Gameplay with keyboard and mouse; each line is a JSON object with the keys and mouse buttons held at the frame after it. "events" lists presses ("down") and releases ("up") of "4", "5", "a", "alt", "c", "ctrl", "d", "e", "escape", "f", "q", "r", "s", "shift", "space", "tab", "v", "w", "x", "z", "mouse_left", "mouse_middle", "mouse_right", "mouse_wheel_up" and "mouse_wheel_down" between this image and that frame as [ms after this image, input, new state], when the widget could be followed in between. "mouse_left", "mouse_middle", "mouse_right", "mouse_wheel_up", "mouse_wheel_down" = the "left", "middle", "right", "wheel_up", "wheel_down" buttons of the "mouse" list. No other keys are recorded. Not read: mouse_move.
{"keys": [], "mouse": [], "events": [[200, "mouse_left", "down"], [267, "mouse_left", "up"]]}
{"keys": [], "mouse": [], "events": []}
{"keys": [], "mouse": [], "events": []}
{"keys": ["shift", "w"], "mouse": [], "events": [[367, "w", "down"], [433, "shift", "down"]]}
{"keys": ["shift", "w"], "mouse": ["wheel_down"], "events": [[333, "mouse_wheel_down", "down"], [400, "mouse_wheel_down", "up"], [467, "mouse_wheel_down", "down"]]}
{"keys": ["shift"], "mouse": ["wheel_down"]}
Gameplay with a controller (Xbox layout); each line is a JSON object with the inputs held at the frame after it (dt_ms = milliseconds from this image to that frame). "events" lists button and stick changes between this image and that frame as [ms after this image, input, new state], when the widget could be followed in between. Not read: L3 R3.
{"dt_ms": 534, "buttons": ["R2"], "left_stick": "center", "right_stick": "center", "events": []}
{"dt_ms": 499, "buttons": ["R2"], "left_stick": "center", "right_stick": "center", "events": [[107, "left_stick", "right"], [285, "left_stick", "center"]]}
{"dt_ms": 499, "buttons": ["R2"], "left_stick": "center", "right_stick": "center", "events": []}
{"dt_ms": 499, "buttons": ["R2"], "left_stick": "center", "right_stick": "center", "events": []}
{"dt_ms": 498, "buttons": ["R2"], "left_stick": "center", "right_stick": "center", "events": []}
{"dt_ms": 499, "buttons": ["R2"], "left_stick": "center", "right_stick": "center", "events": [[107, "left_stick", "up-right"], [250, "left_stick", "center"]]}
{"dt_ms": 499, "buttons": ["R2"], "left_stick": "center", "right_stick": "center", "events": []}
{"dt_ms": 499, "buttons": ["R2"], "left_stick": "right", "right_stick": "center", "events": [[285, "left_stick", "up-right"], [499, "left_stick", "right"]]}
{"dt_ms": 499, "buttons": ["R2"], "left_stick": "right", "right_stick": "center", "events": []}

........

▶ _TASK OBJECTIVE_: Copy every entry exactly, leaving nothing out.

▶ _RESULT_:
Gameplay with keyboard and mouse; each line is a JSON object with the keys and mouse buttons held at the frame after it. "events" lists presses ("down") and releases ("up") of "4", "5", "a", "alt", "c", "ctrl", "d", "e", "escape", "f", "q", "r", "s", "shift", "space", "tab", "v", "w", "x", "z", "mouse_left", "mouse_middle", "mouse_right", "mouse_wheel_up" and "mouse_wheel_down" between this image and that frame as [ms after this image, input, new state], when the widget could be followed in between. "mouse_left", "mouse_middle", "mouse_right", "mouse_wheel_up", "mouse_wheel_down" = the "left", "middle", "right", "wheel_up", "wheel_down" buttons of the "mouse" list. No other keys are recorded. Not read: mouse_move.
{"keys": [], "mouse": [], "events": [[200, "mouse_left", "down"], [267, "mouse_left", "up"]]}
{"keys": [], "mouse": [], "events": []}
{"keys": [], "mouse": [], "events": []}
{"keys": ["shift", "w"], "mouse": [], "events": [[367, "w", "down"], [433, "shift", "down"]]}
{"keys": ["shift", "w"], "mouse": ["wheel_down"], "events": [[333, "mouse_wheel_down", "down"], [400, "mouse_wheel_down", "up"], [467, "mouse_wheel_down", "down"]]}
{"keys": ["shift"], "mouse": ["wheel_down"]}
Gameplay with a controller (Xbox layout); each line is a JSON object with the inputs held at the frame after it (dt_ms = milliseconds from this image to that frame). "events" lists button and stick changes between this image and that frame as [ms after this image, input, new state], when the widget could be followed in between. Not read: L3 R3.
{"dt_ms": 534, "buttons": ["R2"], "left_stick": "center", "right_stick": "center", "events": []}
{"dt_ms": 499, "buttons": ["R2"], "left_stick": "center", "right_stick": "center", "events": [[107, "left_stick", "right"], [285, "left_stick", "center"]]}
{"dt_ms": 499, "buttons": ["R2"], "left_stick": "center", "right_stick": "center", "events": []}
{"dt_ms": 499, "buttons": ["R2"], "left_stick": "center", "right_stick": "center", "events": []}
{"dt_ms": 498, "buttons": ["R2"], "left_stick": "center", "right_stick": "center", "events": []}
{"dt_ms": 499, "buttons": ["R2"], "left_stick": "center", "right_stick": "center", "events": [[107, "left_stick", "up-right"], [250, "left_stick", "center"]]}
{"dt_ms": 499, "buttons": ["R2"], "left_stick": "center", "right_stick": "center", "events": []}
{"dt_ms": 499, "buttons": ["R2"], "left_stick": "right", "right_stick": "center", "events": [[285, "left_stick", "up-right"], [499, "left_stick", "right"]]}
{"dt_ms": 499, "buttons": ["R2"], "left_stick": "right", "right_stick": "center", "events": []}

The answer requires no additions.